Dès lors, on comprend mieux l’hésitation de cinéastes éveillés à faire de la psychanalyse un remède (Bresson, Le diable probablement), ou du rêve un récit clair, linéaire et cohérent d’emblée (Lynch, Mulholland Drive), dans un monde envahi de spiritualistes mercantiles, d’idéologues scientistes camouflés en cinéastes. Les frères Cœn montrent bien récemment (voir The Man who wasn’t there) comment ces mises en scène d’idéologues alimentent une psychose générant simultanément une peur et une appropriation violente de l’autre, envers négatif de soi : dans une séquence mémorable, la voisine du protagoniste principal, l’assassin (Billy Bob Thornthon), en état de voyance, vient lui confier qu’elle sait que le meurtre de l’amant de sa femme n’est pas son œuvre, mais celle d’un mal absolu, d’une force extra-terrestre…

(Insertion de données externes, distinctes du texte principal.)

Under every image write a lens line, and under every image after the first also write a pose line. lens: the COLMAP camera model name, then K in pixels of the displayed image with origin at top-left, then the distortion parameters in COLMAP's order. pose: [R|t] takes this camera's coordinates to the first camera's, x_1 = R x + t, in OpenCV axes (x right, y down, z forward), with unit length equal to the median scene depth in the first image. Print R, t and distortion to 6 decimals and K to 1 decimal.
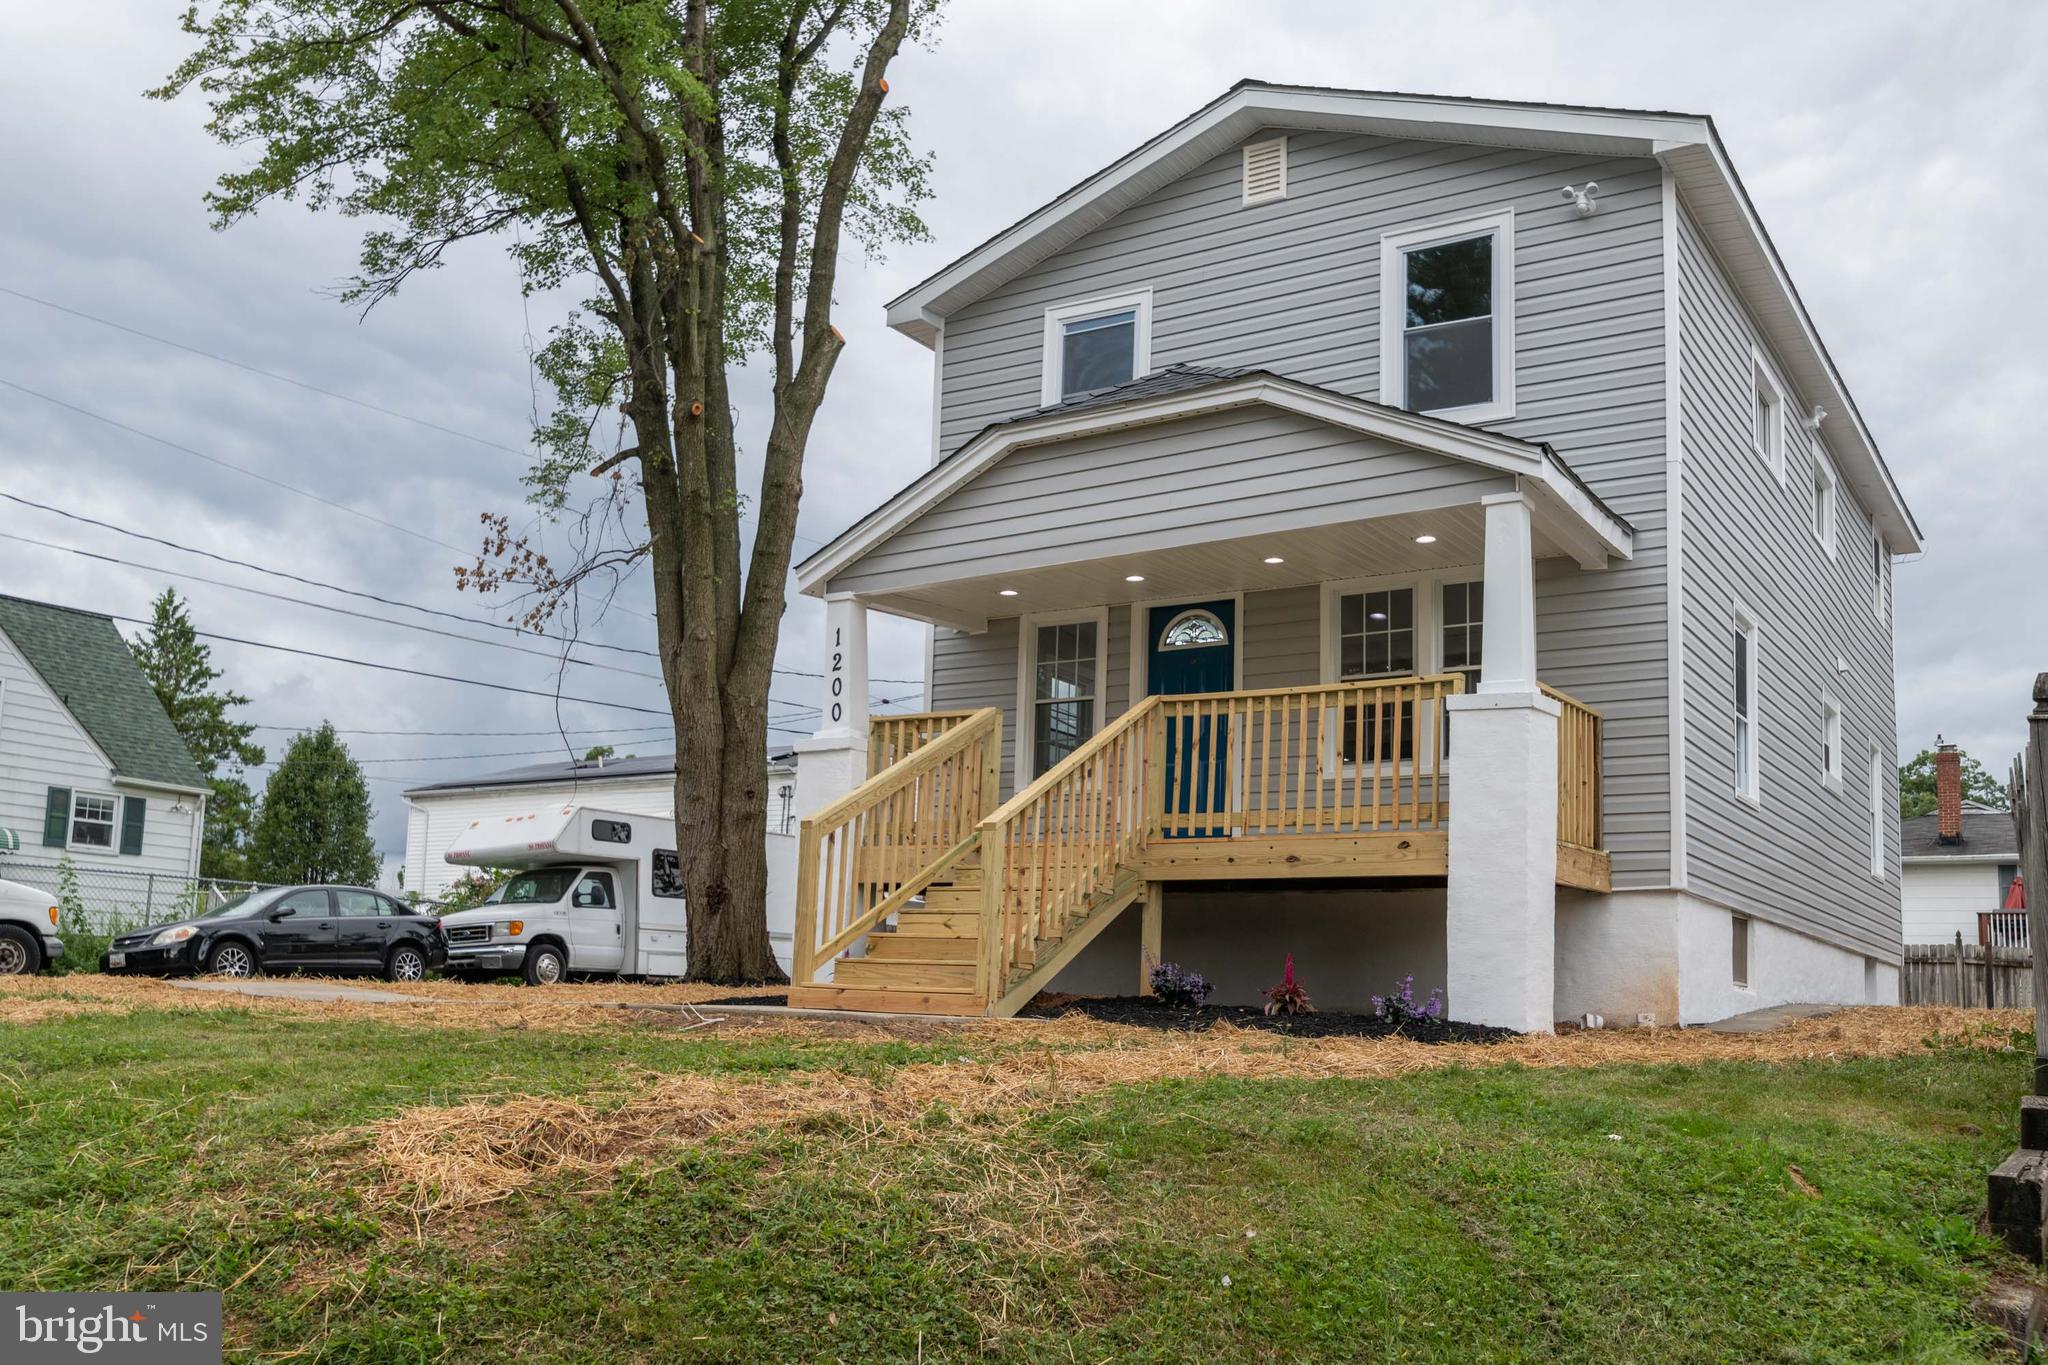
lens RADIAL K [[1814.1, 0, 1071.7], [0, 1814.1, 804.8], [0, 0, 1]] dist [-0.014668, 0.012441]
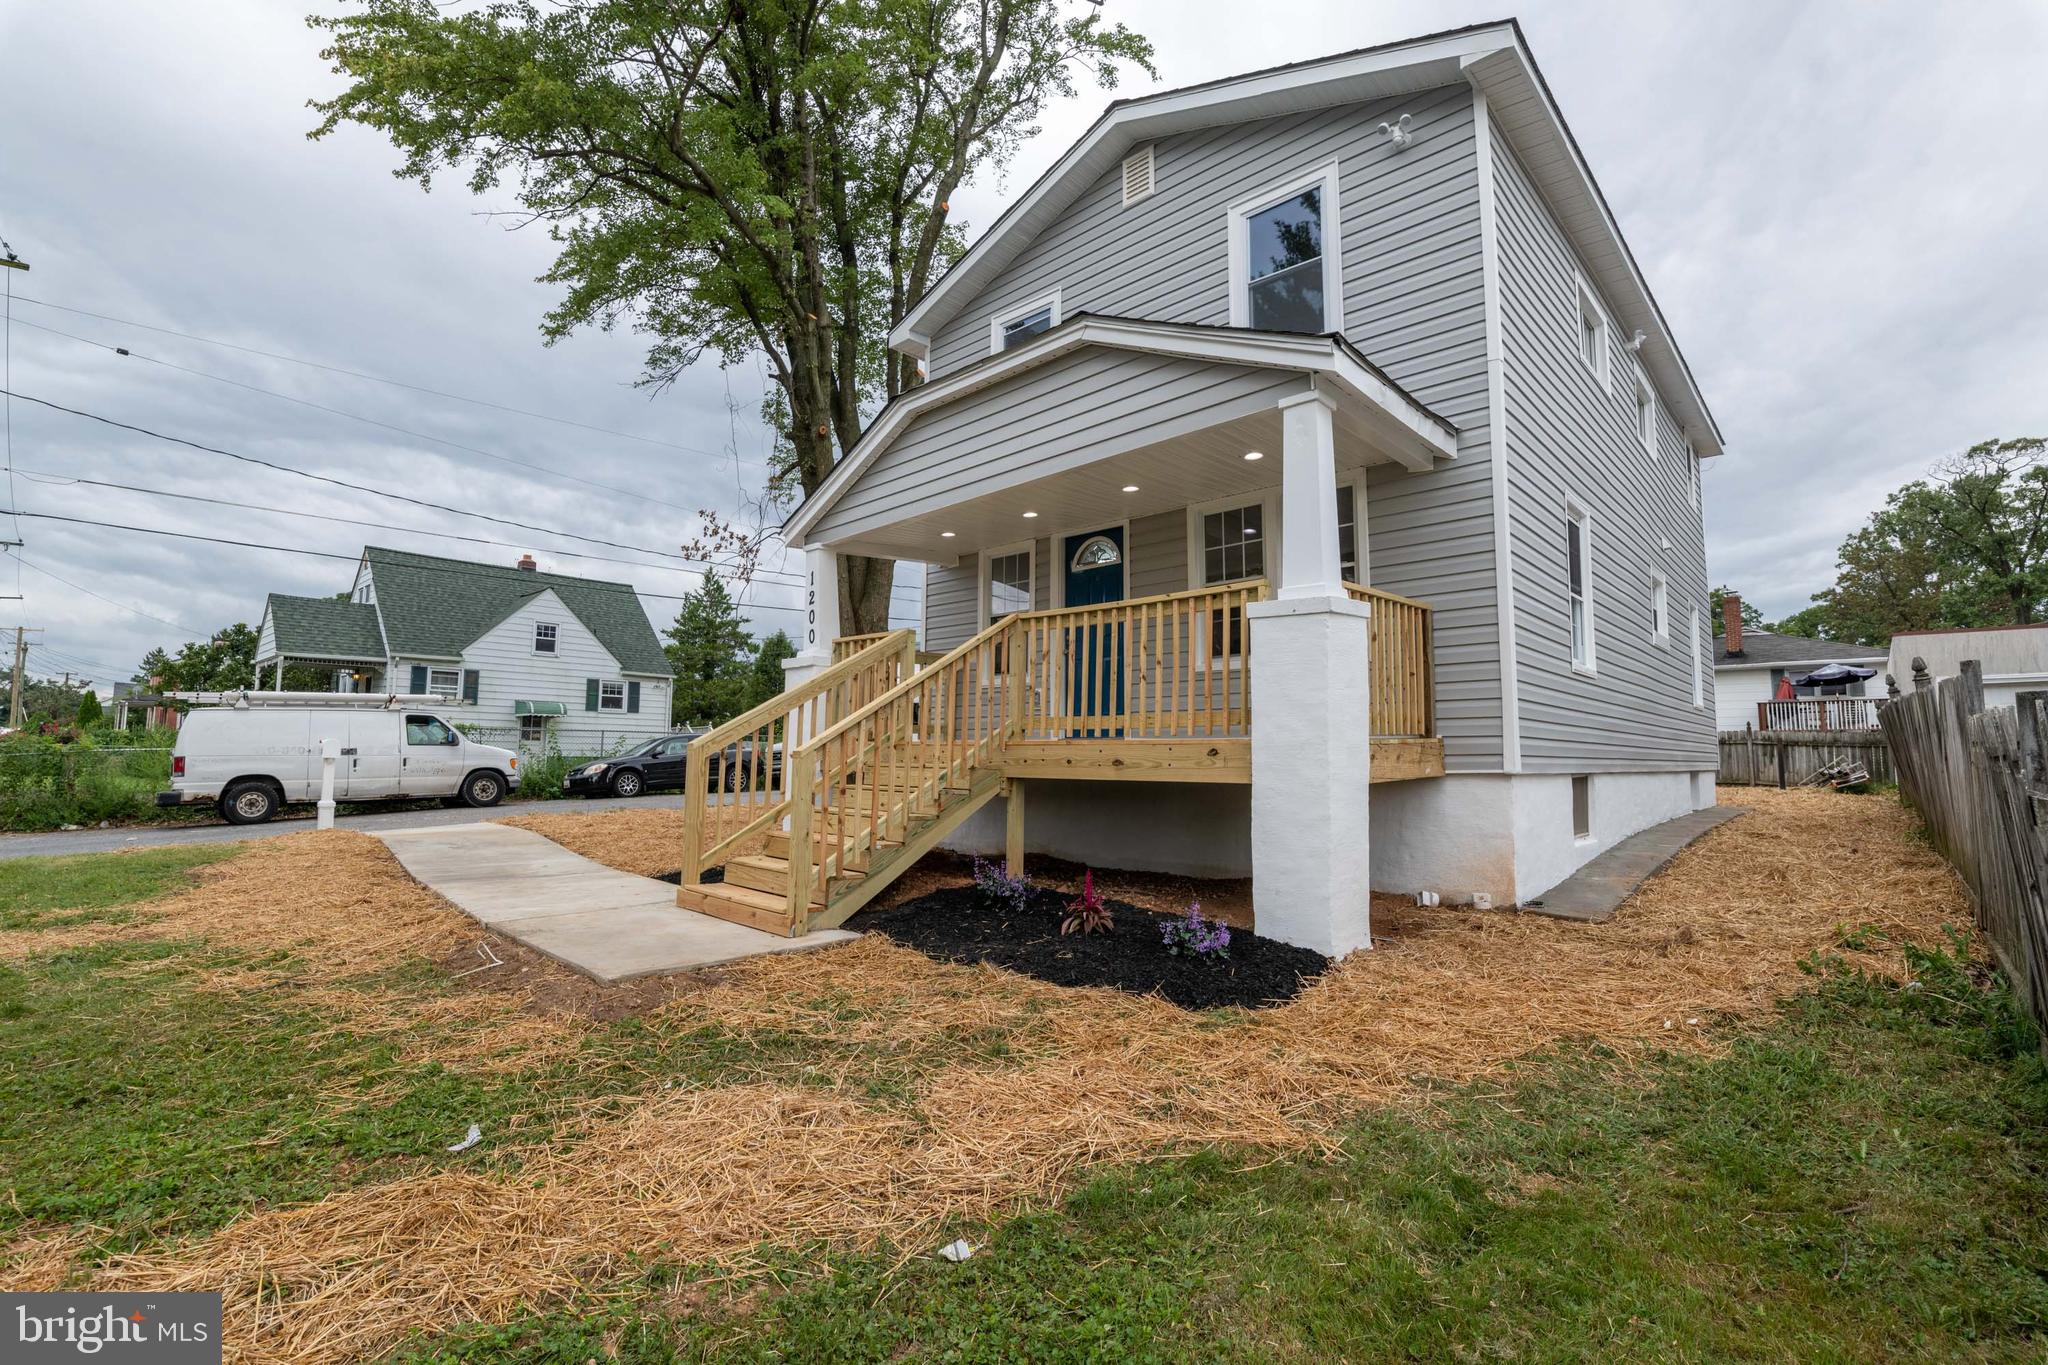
lens RADIAL K [[911.4, 0, 1024.0], [0, 911.4, 682.5], [0, 0, 1]] dist [-0.025215, -0.000323]
pose [[0.977923, -0.042434, -0.204611, 0.148682], [0.050119, 0.998214, 0.032524, -0.031105], [0.202865, -0.042061, 0.978303, 0.384495]]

Par ce constat je ne veux pas rejeter absolument la composition formelle classique, le récit linéaire, mais simplement éclairer un paradoxe idéologique crucial dont les limites classiques sont porteuses. Feindre par la mise en scène la méconnaissance d’une situation dramatique est une chose ; d’une pensée fondatrice du vingtième siècle et de l’Histoire en est une autre. J’ajouterais : raconter une histoire au cinéma en semblant oublier l’Histoire qui a accompagné le siècle passé du cinéma, aujourd’hui, relève-t-il seulement d’une énergie conservatrice jeune et farouche ou d’une grande stupidité, d’une béatitude sourde côtoyant l’infamie ? Probablement un peu des deux. Ce constat, malheureusement, n’empêche pas le talent dont sont faits les faiseurs.